Available-for-sale securities consist solely of equity securities. Since the Company does not buy equity securities in anticipation of short-term fluctuations in market prices and since equity securities have no maturity date, they have been classified as available for sale. These securities are stated at fair value and unrealized holding gains and losses, net of the related deferred tax effect, are reported as a separate component of stockholders’ equity. Realized gains and losses are determined on the basis of specific identification of the cost of the securities sold.
Held-to-maturity securities consist solely of debt securities which the Company has the positive intent and ability to hold to maturity and are stated at fair market value.
6
Orthodyne Electronics Corporation and Subsidiaries
Notes to Consolidated Financial Statements
Note 1. Nature of Business and Significant Accounting Policies, Continued
Premiums and discounts on investments in debt securities are amortized over the contractual lives of those securities. The method of amortization results in a constant effective yield on those securities (the interest method). Interest on debt securities is recognized in income as earned. Realized gains and losses, including losses from declines in value of specific securities determined by management to be other-than-temporary, are included in income. Realized gains and losses are determined on the basis of specific identification of the securities sold.

### [INFORMATION GIVEN]
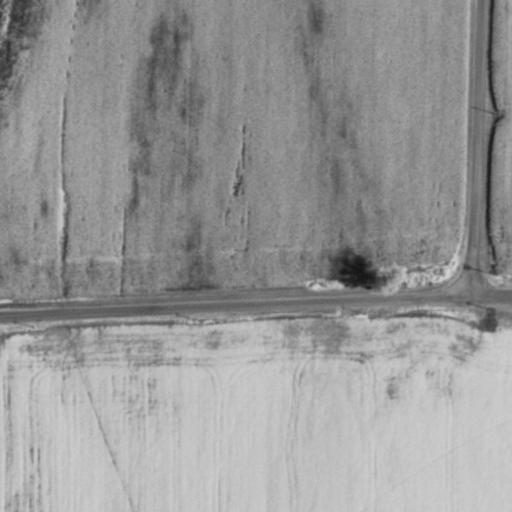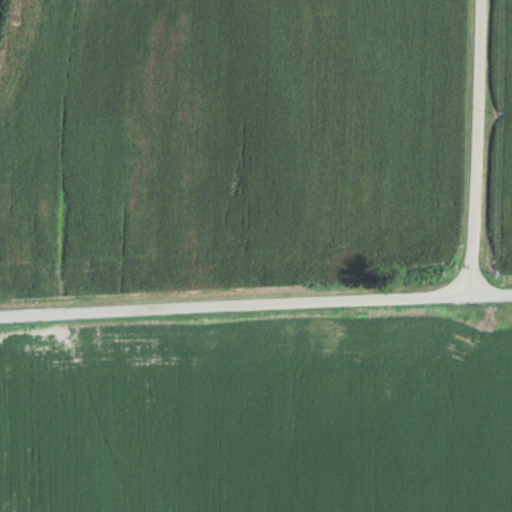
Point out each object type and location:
road: (478, 145)
road: (256, 301)
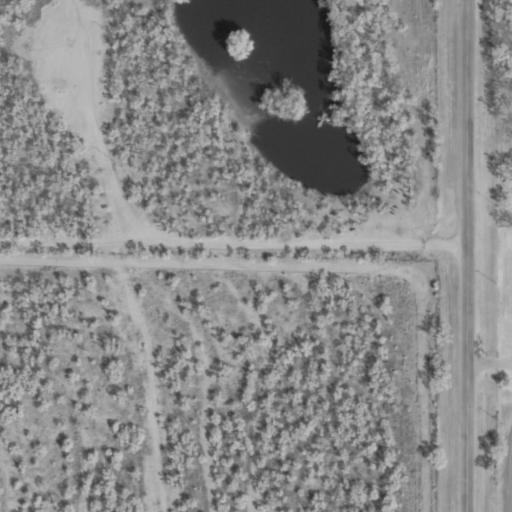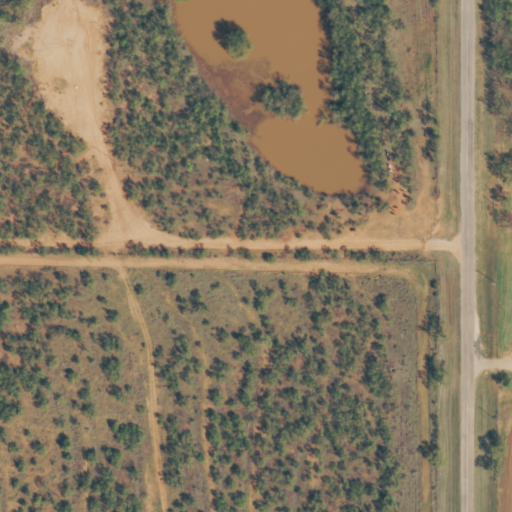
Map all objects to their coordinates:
road: (233, 251)
road: (466, 256)
road: (489, 354)
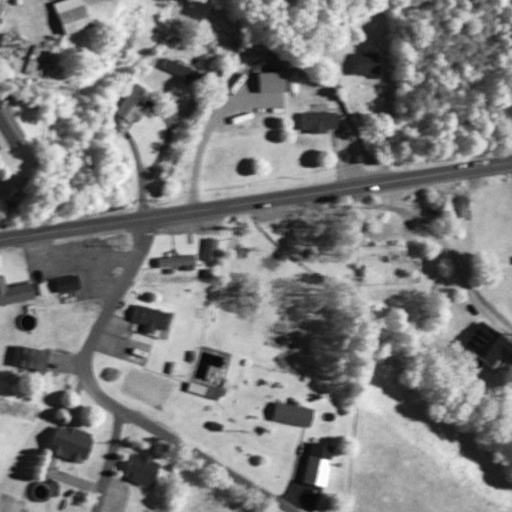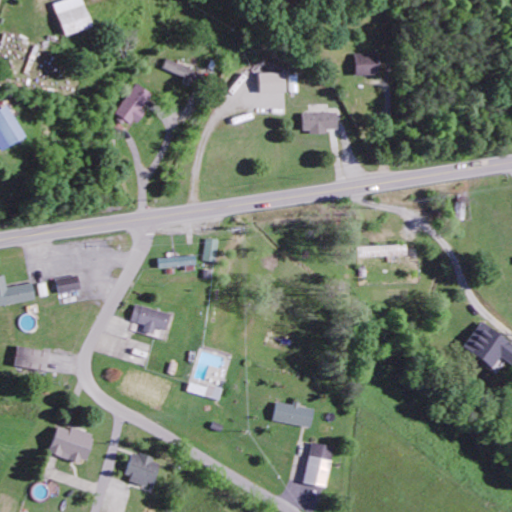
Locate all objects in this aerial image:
building: (71, 15)
building: (177, 68)
building: (273, 81)
building: (133, 103)
building: (319, 121)
building: (8, 127)
road: (256, 202)
building: (208, 249)
building: (381, 250)
building: (175, 261)
building: (68, 283)
building: (15, 292)
building: (149, 318)
building: (488, 345)
building: (31, 358)
building: (204, 389)
road: (113, 404)
building: (292, 414)
building: (71, 443)
road: (109, 461)
building: (318, 464)
building: (141, 469)
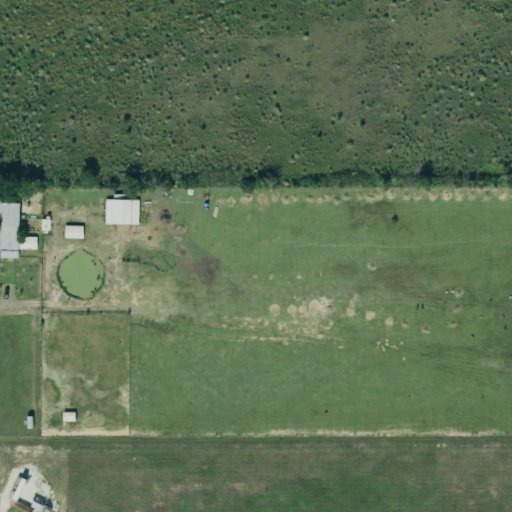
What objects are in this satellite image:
building: (120, 210)
building: (8, 229)
building: (72, 231)
building: (26, 242)
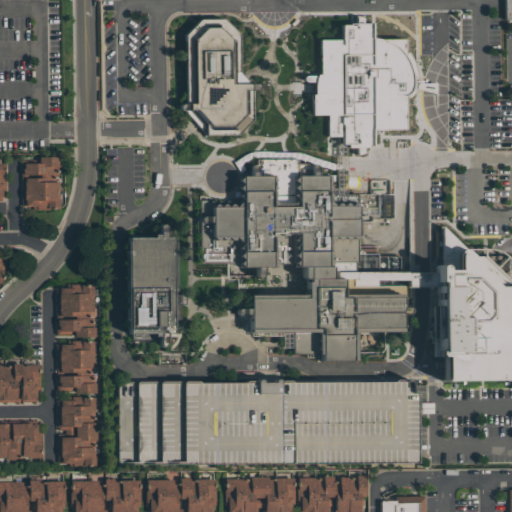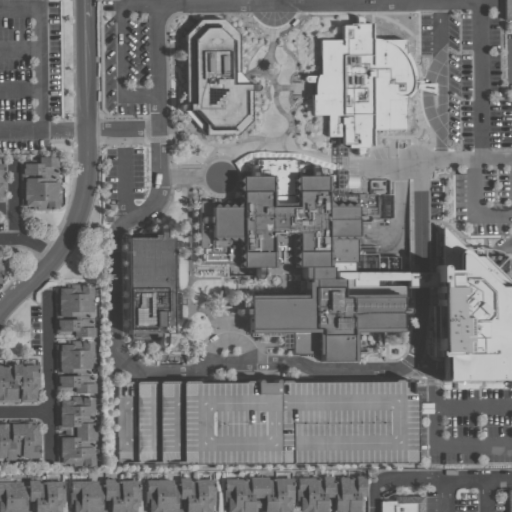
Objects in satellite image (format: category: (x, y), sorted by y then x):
road: (271, 3)
building: (507, 9)
building: (510, 9)
road: (272, 49)
road: (22, 50)
road: (122, 50)
building: (215, 79)
road: (440, 81)
road: (483, 81)
building: (214, 82)
building: (361, 84)
building: (358, 85)
road: (22, 91)
road: (36, 106)
road: (279, 107)
road: (103, 129)
road: (466, 158)
road: (85, 169)
building: (2, 178)
building: (1, 181)
building: (39, 182)
building: (40, 184)
road: (15, 202)
building: (374, 205)
road: (155, 207)
road: (472, 207)
road: (8, 210)
road: (422, 212)
building: (280, 230)
road: (29, 241)
building: (1, 271)
building: (1, 271)
building: (404, 277)
building: (149, 284)
building: (150, 286)
building: (75, 309)
building: (74, 311)
building: (473, 316)
building: (328, 319)
road: (230, 342)
building: (74, 357)
building: (75, 365)
road: (418, 369)
road: (48, 381)
building: (19, 382)
building: (19, 382)
building: (77, 383)
road: (24, 414)
parking garage: (269, 420)
building: (269, 420)
building: (76, 431)
building: (76, 431)
building: (19, 439)
building: (19, 439)
road: (477, 447)
road: (429, 479)
building: (331, 493)
building: (348, 493)
building: (259, 494)
building: (259, 494)
building: (314, 494)
building: (104, 495)
building: (180, 495)
building: (180, 495)
road: (450, 495)
road: (487, 495)
building: (31, 496)
building: (31, 496)
building: (104, 496)
building: (509, 500)
building: (510, 501)
building: (402, 505)
building: (405, 506)
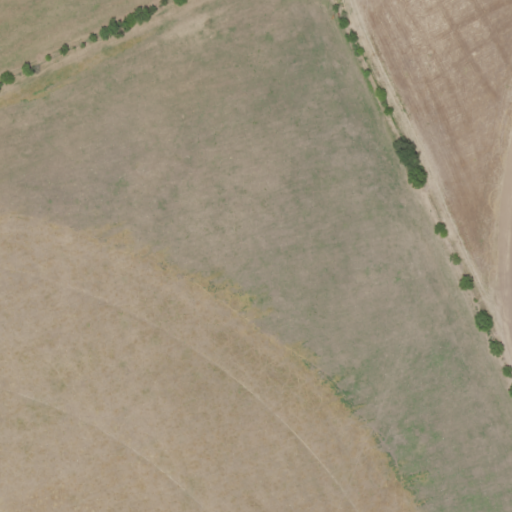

### [JOB 1]
Answer these questions from the note on securities:
(a) What type of securities make up the available-for-sale securities?
(b) Where are unrealized holding gains and losses on those securities reported?
(c) Over what period are premiums and discounts on investments in debt securities amortized?
### [JOB 2]
Summarize the note on securities in two sentences.
### [JOB 3]
Rewrite the stretch from "Available-for-sale securities consist" through "cost of the securities sold." in the note on securities, replacing "Company" with "Corporation".

### [EXERCISE SOLUTION 1]
(a) Equity securities only.
(b) They are reported as a separate component of stockholders’ equity, net of the related deferred tax effect.
(c) Over the contractual lives of those securities.

### [EXERCISE SOLUTION 2]
The Company classifies its equity securities as available for sale and states them at fair value, with unrealized holding gains and losses, net of deferred tax, reported as a separate component of stockholders’ equity. Held-to-maturity securities consist only of debt securities, whose premiums and discounts are amortized by the interest method, and interest and realized gains and losses on them are included in income.

### [EXERCISE SOLUTION 3]
Available-for-sale securities consist solely of equity securities. Since the Corporation does not buy equity securities in anticipation of short-term fluctuations in market prices and since equity securities have no maturity date, they have been classified as available for sale. These securities are stated at fair value and unrealized holding gains and losses, net of the related deferred tax effect, are reported as a separate component of stockholders’ equity. Realized gains and losses are determined on the basis of specific identification of the cost of the securities sold.